In this section we begin by describing the systems components in this scenario of a large “departmental” network (1,500+ users with around 1,000 hosts) that wishes to transition to support IPv6. We describe the elements that need to be considered for the transition.
Southampton has been running IPv6 since 1996, but has only in the last two years adopted IPv6 as a production service in its network.
This scenario assumes no IPv6 is deployed beforehand, although in reality the transition at Southampton is already underway, in fact it is at the time of writing in a reasonably advanced stage. Thus after a review of the systems components, we present an overview of the status to date, current plans and next steps, and also the major remaining obstacles that have been identified.

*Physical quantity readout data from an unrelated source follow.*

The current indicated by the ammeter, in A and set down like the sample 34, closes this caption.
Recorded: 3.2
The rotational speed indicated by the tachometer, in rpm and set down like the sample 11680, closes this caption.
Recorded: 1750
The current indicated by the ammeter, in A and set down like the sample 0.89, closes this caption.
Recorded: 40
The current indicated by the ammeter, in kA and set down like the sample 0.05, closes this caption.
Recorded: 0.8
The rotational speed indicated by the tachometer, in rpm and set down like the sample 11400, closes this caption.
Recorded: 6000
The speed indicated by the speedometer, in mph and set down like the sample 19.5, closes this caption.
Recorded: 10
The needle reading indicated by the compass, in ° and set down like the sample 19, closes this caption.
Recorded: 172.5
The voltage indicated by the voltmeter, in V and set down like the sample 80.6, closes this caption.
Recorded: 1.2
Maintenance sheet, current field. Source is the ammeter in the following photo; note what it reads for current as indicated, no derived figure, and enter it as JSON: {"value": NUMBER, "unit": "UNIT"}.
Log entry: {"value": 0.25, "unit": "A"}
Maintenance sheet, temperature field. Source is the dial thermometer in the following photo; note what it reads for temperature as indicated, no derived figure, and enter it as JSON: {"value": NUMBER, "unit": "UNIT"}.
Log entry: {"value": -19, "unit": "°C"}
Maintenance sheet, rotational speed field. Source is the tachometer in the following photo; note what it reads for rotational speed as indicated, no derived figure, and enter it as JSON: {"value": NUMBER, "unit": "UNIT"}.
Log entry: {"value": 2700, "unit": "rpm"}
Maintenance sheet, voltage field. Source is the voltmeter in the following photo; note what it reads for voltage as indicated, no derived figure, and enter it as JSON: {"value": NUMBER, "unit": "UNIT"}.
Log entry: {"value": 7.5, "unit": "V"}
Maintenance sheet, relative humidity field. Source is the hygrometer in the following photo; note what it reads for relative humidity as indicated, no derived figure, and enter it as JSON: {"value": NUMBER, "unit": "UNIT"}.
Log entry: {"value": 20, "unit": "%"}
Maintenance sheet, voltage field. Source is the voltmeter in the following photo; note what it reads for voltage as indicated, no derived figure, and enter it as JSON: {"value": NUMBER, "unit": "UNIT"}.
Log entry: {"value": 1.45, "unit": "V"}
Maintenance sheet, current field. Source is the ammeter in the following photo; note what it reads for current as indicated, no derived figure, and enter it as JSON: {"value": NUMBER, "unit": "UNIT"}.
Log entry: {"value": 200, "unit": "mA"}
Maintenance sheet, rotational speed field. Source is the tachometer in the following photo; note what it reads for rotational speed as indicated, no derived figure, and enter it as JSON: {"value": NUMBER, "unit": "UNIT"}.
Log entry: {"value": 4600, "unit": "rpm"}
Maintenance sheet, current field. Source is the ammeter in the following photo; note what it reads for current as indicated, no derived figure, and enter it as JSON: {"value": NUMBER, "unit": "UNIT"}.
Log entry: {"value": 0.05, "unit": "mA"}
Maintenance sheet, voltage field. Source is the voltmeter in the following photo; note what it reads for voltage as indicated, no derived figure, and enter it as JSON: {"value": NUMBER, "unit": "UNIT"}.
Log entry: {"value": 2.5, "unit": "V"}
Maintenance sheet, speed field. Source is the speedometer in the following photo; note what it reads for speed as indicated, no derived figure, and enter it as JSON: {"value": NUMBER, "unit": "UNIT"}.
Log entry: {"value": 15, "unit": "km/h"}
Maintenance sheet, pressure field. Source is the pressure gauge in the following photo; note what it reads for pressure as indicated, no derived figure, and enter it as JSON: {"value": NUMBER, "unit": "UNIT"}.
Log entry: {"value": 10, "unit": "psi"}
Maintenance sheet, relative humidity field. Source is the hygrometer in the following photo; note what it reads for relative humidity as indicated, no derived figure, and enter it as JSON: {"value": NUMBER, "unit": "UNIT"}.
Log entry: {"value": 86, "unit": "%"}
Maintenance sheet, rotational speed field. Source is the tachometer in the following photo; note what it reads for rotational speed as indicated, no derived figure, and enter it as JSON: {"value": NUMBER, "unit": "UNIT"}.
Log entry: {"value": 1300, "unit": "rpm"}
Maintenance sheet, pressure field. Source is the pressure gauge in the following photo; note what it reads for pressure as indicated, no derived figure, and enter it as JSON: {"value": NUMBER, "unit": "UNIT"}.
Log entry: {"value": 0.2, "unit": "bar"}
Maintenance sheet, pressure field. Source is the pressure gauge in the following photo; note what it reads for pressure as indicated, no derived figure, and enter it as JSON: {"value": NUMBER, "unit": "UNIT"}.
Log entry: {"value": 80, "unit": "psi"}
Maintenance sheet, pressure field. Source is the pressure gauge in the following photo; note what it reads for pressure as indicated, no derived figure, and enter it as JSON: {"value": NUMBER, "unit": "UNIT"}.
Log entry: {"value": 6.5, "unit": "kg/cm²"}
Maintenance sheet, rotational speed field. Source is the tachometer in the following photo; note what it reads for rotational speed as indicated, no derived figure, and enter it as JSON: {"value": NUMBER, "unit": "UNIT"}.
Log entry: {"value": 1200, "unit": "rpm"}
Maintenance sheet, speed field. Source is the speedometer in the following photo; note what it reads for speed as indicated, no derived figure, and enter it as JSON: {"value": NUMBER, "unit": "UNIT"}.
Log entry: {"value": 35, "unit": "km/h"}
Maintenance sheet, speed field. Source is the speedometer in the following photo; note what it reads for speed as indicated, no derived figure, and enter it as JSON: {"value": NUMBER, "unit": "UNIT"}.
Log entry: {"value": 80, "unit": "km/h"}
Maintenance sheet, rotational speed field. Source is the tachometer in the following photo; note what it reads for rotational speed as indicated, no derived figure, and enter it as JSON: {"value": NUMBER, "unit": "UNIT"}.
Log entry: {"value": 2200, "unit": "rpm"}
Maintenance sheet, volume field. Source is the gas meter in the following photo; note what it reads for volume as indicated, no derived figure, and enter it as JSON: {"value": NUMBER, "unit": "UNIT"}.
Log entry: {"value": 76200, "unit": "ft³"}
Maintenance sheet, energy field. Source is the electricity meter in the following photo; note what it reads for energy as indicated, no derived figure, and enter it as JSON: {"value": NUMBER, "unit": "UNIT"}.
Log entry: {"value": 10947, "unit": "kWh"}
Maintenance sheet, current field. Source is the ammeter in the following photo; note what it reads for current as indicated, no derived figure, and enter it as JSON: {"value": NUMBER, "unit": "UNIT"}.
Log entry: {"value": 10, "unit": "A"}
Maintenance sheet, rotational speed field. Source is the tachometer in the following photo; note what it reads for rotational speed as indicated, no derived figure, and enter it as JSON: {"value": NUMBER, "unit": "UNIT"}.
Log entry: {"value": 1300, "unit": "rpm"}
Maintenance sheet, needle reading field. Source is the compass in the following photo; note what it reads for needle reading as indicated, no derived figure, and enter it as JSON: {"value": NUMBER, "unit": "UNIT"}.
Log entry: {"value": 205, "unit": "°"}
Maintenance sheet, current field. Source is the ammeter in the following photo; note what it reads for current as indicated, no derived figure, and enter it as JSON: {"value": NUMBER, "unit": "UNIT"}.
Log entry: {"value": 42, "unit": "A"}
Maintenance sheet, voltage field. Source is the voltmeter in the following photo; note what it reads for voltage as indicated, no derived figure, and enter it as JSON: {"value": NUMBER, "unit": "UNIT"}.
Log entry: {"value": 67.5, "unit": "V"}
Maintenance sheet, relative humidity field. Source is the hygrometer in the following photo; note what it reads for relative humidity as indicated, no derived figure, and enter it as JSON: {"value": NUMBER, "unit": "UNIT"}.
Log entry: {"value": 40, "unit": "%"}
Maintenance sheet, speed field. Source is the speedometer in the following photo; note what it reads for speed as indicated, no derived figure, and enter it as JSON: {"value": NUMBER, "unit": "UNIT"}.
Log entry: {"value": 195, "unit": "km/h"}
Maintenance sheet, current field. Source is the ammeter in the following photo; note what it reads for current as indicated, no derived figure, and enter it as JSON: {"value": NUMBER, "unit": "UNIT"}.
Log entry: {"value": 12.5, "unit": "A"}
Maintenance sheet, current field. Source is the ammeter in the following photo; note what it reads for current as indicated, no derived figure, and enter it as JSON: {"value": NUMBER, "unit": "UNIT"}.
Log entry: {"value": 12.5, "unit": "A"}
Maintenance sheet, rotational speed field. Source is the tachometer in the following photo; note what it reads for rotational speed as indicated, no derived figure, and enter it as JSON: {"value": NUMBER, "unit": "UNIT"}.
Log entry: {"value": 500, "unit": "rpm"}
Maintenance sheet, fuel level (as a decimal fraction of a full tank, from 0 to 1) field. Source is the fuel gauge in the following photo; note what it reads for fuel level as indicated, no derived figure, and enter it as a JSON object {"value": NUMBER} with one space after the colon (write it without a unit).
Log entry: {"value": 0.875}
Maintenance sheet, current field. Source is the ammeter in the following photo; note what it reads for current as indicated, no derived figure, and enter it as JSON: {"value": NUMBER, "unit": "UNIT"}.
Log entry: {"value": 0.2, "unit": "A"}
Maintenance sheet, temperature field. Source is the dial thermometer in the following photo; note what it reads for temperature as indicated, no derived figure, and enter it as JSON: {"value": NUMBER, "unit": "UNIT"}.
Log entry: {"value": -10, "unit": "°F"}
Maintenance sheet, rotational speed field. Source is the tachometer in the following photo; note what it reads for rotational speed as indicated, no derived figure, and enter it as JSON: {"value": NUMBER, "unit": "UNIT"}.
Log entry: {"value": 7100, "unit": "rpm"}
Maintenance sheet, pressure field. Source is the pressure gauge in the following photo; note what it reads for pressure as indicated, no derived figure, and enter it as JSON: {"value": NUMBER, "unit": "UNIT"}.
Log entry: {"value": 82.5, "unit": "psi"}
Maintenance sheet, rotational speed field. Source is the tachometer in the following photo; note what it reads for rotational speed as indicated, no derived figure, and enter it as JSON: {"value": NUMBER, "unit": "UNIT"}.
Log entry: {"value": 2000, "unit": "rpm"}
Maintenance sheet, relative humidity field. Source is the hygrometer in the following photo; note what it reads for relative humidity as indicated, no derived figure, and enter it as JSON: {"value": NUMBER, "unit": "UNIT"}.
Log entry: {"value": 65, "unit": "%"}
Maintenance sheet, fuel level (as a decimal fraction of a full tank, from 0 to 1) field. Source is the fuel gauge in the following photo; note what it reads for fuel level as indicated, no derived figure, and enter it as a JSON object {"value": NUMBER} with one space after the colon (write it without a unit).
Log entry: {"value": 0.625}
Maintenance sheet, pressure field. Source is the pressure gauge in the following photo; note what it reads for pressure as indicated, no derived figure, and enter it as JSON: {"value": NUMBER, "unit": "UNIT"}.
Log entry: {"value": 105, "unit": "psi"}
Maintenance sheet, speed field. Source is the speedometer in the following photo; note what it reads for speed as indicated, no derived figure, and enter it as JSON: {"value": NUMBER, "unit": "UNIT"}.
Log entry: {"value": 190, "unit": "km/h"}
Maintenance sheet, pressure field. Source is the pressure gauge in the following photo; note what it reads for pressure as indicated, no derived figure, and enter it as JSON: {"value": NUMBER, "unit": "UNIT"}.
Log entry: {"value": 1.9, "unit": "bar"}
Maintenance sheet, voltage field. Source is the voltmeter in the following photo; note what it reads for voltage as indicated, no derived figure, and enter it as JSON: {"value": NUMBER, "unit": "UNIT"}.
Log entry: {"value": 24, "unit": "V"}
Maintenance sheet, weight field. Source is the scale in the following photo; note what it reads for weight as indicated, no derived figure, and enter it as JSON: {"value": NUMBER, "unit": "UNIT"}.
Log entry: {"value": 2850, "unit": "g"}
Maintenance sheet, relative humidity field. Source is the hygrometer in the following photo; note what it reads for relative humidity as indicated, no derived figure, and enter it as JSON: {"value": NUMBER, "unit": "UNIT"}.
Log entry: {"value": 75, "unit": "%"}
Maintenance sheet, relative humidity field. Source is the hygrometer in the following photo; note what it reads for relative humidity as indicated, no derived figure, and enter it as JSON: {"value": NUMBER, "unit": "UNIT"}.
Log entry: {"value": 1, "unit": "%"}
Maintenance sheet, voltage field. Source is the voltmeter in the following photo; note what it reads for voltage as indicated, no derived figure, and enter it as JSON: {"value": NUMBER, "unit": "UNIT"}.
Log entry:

Our motivation to deploy was in support of teaching, research projects, and communication with IPv6 networks (including those used by overseas students), while also encouraging innovation from staff and students – indeed already we have seen new streamed radio (Surge/Virgin1) and multicast video services (ECS-TV2) emerge.
This work has contributed to the IETF v6ops WG enterprise scenario descriptions and analysis. We have documented our campus experience in an Internet Draft [Cho04a] and also documented the IEEE 802.1q VLAN approach to introducing IPv6 [Cho04b] that has also been used at Muenster (see above). The [Cho04a] draft was built from a similar analysis as appears here.